Provided data:
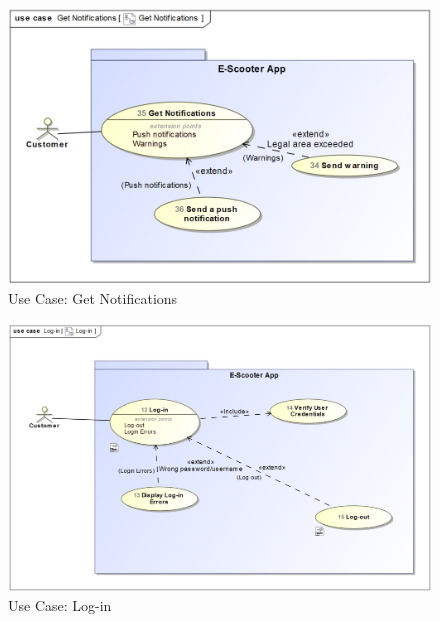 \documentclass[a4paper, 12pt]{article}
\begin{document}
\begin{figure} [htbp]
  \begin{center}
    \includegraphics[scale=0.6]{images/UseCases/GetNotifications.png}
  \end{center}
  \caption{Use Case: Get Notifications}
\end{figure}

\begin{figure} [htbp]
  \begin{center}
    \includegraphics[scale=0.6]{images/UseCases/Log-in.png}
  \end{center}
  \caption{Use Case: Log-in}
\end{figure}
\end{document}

--

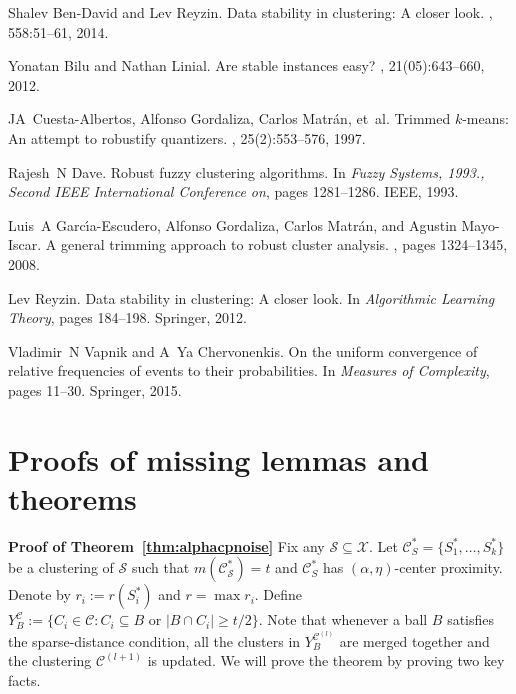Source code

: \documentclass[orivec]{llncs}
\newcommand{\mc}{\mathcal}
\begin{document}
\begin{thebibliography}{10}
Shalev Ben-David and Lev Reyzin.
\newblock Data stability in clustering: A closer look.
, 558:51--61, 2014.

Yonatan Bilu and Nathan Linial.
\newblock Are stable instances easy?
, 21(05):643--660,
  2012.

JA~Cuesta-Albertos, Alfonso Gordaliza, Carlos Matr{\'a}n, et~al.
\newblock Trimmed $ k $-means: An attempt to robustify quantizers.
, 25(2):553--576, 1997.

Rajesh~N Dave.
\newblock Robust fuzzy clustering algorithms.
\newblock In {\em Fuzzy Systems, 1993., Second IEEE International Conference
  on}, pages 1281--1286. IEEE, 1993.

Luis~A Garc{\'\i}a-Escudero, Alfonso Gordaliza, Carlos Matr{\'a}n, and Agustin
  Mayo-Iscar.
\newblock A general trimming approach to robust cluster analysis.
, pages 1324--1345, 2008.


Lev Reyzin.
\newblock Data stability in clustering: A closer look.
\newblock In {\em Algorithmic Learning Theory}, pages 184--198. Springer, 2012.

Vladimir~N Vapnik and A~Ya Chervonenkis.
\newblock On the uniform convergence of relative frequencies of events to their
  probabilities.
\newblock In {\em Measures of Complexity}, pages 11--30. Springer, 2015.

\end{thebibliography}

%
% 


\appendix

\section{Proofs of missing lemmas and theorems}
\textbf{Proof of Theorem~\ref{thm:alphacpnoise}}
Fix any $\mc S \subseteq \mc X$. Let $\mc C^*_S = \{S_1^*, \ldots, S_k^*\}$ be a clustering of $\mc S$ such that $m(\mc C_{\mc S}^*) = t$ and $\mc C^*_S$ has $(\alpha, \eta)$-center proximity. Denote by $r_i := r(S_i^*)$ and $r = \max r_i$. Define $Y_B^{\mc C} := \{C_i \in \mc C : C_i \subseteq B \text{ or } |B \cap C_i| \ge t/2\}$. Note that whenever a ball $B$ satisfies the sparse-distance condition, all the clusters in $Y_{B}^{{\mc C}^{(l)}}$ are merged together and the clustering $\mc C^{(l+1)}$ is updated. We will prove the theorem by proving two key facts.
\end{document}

Exercise: Your answer should be one number: the count of lines in the records above that contain "Carlos".

Task response: 2